[DATA BELOW Boundary: Start]
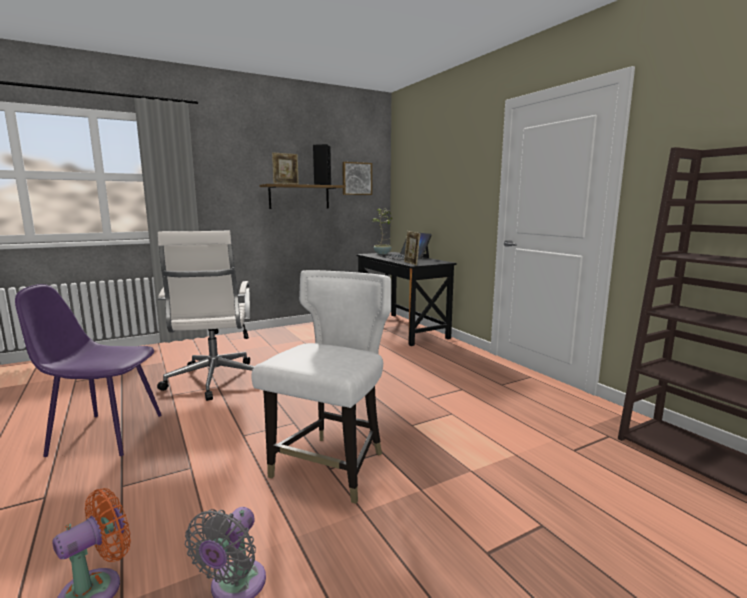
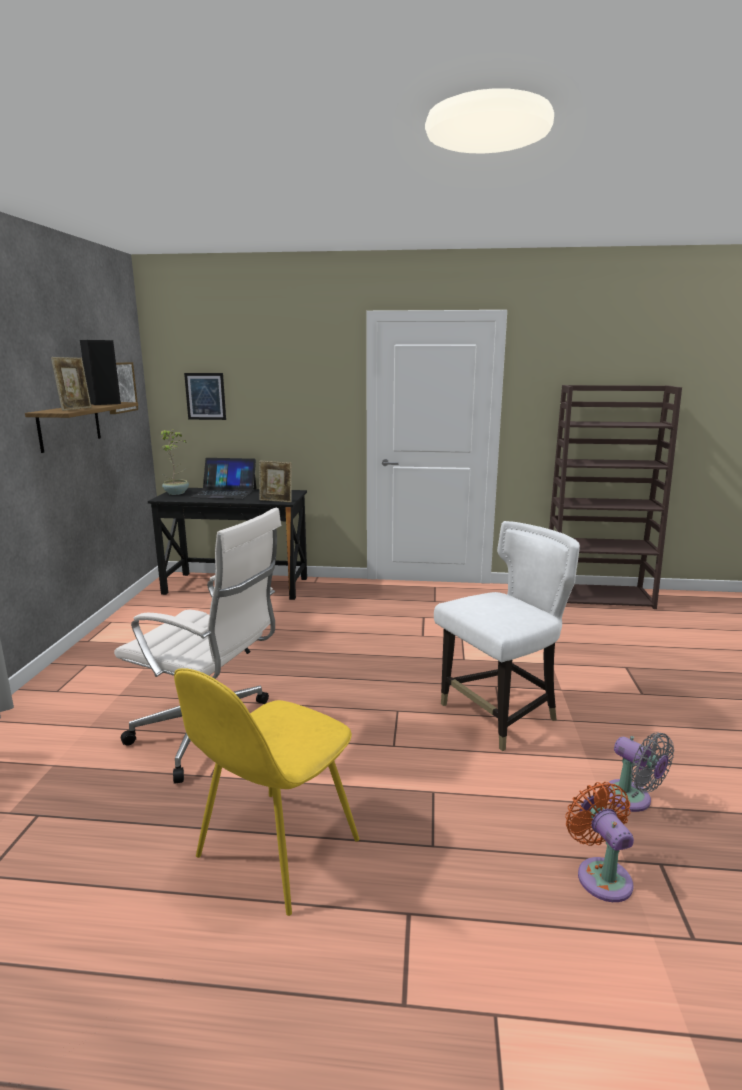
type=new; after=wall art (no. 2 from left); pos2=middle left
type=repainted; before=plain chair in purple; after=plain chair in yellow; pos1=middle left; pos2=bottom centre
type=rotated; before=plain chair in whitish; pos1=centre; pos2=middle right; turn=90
[DATA BELOW Boundary: End]
DESCRIPTION OF THE TASK — Would you please copy every line in the data that contains the word "after"?

SOLUTION TO THE EXERCISE —
type=new; after=wall art (no. 2 from left); pos2=middle left
type=repainted; before=plain chair in purple; after=plain chair in yellow; pos1=middle left; pos2=bottom centre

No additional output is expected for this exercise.